Parkers overall rating: 3.9 out of 5 3.9
  • One petrol-electric hybrid and one diesel from launch
  • Drive sedately and you'll be fine
  • Plug-in hybrid with more power on the way

The Sorento is available from launch with a self-charging hybrid, combining a 1.6-litre four-cylinder turbocharged petrol to a 44.2kW electric motor and a 1.48kWh battery.

Badged 1.6 T-GDi HEV, the combined power is 230hp and 350Nm of torque. It takes 8.7 seconds to get from 0-60mph and top speed is 119mph.

The electrical assistance at low revs is very welcome, disguising this small engine in a large car quite well around town. This is thanks to a sharp enough response from the electric motor at low speeds, which also avoids being neck-jerking for the six other occupants.

Once you leave town, however, it struggles to disguise the weight the faster you go. You can gently cruise up to the national speed limit with little fuss, but once you need to overtake or get up to speed on a motorway slip road, this engine will be throwing a tantrum quickly. There’s no escaping from this small engine having to deal with a two-tonne kerb weight.

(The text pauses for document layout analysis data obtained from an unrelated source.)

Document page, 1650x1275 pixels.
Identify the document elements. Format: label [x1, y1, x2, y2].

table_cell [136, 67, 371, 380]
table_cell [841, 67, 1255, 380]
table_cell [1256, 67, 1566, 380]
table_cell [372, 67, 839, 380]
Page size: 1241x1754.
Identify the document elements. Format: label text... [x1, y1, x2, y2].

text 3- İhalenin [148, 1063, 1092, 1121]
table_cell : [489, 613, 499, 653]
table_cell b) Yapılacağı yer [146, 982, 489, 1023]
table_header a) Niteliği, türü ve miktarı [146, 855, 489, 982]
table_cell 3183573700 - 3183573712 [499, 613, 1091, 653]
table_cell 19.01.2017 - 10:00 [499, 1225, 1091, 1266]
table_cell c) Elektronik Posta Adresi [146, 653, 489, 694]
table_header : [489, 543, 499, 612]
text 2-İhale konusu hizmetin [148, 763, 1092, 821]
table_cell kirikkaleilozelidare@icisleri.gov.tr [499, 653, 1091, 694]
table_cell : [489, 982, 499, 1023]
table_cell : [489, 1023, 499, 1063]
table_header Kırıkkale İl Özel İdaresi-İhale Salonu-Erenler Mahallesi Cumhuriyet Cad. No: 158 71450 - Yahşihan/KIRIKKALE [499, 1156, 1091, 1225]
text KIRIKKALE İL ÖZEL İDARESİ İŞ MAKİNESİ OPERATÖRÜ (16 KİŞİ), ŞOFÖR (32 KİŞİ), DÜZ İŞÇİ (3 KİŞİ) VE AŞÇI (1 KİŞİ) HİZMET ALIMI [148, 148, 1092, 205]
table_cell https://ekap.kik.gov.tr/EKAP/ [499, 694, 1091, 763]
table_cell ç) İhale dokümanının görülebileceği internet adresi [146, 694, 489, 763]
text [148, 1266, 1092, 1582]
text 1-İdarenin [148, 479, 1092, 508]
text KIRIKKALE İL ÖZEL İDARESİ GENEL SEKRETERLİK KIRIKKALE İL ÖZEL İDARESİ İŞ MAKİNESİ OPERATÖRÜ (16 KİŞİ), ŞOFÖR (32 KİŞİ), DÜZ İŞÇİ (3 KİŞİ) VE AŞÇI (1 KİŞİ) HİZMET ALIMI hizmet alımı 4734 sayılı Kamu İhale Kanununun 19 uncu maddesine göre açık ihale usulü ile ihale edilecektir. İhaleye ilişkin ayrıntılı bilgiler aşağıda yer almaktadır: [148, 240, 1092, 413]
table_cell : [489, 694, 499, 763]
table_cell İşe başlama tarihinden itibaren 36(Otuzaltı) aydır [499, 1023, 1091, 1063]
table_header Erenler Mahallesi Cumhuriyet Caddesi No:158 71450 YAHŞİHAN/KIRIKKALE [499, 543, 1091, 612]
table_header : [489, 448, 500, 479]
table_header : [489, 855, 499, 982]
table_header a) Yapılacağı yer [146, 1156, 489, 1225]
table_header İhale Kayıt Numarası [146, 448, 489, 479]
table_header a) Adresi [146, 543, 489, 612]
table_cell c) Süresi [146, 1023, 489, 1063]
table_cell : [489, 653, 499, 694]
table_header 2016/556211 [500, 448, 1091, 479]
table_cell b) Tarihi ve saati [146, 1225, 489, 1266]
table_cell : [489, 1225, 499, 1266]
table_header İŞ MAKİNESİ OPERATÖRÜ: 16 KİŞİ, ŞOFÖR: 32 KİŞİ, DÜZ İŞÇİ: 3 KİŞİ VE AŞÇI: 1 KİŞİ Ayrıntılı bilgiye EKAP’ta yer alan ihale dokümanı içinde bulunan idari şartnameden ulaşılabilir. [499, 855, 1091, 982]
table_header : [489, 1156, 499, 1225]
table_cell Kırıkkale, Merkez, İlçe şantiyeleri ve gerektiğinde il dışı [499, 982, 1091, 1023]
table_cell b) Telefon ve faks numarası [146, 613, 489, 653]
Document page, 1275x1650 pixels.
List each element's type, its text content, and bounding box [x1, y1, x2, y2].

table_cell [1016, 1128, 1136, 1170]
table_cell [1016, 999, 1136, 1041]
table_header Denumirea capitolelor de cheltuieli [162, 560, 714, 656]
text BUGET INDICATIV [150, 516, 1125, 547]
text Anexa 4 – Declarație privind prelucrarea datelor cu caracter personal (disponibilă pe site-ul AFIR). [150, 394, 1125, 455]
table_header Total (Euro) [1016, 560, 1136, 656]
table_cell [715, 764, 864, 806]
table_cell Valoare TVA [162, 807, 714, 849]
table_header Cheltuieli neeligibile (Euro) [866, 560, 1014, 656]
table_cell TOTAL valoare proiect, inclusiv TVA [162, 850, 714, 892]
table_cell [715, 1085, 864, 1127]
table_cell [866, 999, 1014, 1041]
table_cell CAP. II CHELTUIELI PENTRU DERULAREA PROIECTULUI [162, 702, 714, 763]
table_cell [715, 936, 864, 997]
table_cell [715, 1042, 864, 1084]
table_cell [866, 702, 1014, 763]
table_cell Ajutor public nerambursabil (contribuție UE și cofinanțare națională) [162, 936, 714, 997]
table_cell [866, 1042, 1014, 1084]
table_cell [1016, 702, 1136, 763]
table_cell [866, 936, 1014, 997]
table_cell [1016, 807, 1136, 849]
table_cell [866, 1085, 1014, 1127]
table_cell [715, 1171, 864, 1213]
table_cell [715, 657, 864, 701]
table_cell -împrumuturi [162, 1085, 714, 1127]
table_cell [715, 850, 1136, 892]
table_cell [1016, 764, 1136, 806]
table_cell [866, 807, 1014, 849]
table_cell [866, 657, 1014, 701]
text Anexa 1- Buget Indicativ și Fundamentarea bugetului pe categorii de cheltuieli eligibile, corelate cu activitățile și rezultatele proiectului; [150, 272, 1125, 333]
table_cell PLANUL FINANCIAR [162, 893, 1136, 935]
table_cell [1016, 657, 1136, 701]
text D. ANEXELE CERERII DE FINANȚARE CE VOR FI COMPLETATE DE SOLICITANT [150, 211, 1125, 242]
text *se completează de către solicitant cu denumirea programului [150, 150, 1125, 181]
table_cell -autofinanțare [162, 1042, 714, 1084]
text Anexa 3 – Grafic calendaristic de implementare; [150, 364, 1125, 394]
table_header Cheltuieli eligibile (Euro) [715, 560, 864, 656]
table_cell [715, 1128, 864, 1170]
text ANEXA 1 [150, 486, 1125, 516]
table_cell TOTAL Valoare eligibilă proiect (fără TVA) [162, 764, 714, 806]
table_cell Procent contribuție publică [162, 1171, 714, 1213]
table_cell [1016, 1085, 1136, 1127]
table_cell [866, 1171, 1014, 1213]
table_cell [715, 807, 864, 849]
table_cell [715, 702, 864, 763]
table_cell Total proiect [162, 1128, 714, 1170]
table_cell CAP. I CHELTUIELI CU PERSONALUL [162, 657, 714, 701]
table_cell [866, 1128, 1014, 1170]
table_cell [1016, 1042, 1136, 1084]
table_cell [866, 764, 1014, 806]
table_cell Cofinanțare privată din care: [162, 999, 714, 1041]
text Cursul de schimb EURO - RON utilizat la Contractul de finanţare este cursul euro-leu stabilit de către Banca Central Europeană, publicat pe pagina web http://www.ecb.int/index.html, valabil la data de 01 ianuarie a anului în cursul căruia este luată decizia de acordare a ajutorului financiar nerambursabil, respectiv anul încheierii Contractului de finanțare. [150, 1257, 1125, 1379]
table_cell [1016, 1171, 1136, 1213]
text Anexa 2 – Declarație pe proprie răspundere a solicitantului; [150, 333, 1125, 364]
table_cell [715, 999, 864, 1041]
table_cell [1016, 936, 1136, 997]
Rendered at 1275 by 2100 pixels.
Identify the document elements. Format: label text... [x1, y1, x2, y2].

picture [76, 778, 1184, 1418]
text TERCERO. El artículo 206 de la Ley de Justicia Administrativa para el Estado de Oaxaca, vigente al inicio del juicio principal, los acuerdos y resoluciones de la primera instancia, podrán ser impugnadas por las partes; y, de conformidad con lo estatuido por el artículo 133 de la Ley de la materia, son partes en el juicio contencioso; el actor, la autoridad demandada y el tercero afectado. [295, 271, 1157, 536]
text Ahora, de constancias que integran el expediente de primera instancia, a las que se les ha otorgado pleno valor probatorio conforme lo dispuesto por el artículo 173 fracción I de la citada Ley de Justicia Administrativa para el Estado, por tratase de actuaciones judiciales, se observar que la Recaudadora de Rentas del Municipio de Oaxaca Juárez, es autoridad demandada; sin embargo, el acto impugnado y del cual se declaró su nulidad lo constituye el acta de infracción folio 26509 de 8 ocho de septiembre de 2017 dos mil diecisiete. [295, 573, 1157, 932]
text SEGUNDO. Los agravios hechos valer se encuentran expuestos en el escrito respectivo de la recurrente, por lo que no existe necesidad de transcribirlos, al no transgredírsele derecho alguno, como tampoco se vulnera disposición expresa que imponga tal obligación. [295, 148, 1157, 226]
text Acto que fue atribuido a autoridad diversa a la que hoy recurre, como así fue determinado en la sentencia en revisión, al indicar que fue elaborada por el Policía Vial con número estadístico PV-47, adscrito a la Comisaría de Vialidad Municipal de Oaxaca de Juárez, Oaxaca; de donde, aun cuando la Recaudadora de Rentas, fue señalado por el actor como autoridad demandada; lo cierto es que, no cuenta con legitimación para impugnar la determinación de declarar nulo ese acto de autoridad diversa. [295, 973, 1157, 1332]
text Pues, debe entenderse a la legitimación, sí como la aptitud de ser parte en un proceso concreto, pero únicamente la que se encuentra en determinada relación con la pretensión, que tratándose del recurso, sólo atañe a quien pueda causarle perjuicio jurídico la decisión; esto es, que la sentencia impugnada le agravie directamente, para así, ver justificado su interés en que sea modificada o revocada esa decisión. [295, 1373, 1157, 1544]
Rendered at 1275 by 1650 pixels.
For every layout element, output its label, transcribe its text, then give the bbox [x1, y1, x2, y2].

That’s not to say you’ll need to plan too far ahead when there’s a couple of you on board, but once at full capacity, you might be holding your breath for longer than anticipated.

The familiar 2.2-litre CRDi unit with 200hp and 440Nm ft of torque takes 9.1 seconds to get from 0-60mph and has a top speed of 127mph.

The diesel instantly feels like a better match with its high torque output and relaxed power delivery, deploying it’s torque well from 2,000rpm.

What’s also improved is the towing capability over last diesel model, with a braked towing weight of 2,500kg is up from 2,000kg over the outgoing model, but the hybrid is 1,650kg.

A plug-in hybrid model arrives later this year which uses the same petrol engine, but has a more powerful 66.9kW electric motor and 13.8kWh battery. Power and torque figures climb up to 262bhp and 258lb ft.

Automatic only, with all-wheel drive as standard

What all Sorentos come with, however, is all-wheel drive and a smooth-shifting automatic gearbox – six speeds for the hybrids, and an eight-speed DCT for the diesel.

Both of these engines suffer from a brief delay as the gearbox wakes up for that burst of acceleration but the diesel’s biggest plus point is the sustained torque delivery when you need to get going - the hybrid can leave you floundering when the electrical assistance has gone. At least all models come with steering-wheel mounted paddles should you need to override the gearbox.


  • Safe, composed handling
  • It's hardly exciting, but that's not the point
  • All-wheel drive on all models benefits traction

Given this is one of the larger SUVs among its rivals, the Kia Sorento is very easy to pilot.

The controls are easy to use without being completely numb - the brake pedal in the diesel is extremely light and highly assisted, but the hybrid has a reassuring amount of pressure. In a typical hybrid, you’d have a really a springy pedal that initially operates the regenerative braking, before firming up for the actual brakes in a jerky manner.

The steering wheel is a nice size with consistent weighting and it’s responsive enough for you to pilot through small town roads without being in fear of scraping yourself or other road users.

The chassis setup is firm enough to stop it from wallowing side to side like the old model, but not enough to be jolting the occupants around. In short, the Sorento doesn’t feel like a tank.

Trying to drive the Sorento fast like a hatchback won’t necessarily upset the large SUV but it’ll just feel clumsy, so it’s best to drive it in a relaxed manner.

There are plenty of drive modes to choose from, all selected by a rotary dial arranged in a similar fashion to Land Rover’s Terrain response. You get a choice of Eco, Sport and Smart (plus an additional Comfort mode on the diesel), which adjusts throttle and steering response. Sport brings regenerative braking while Eco lets you coast.

Off road modes include Snow, Mud and Sand. It’s unlikely to bother a Land Rover Discovery Sport on the rough stuff, but it should prove more than capable for most needs.

Higher-spec 3 and 4 also come with self-levelling rear which will aid towing.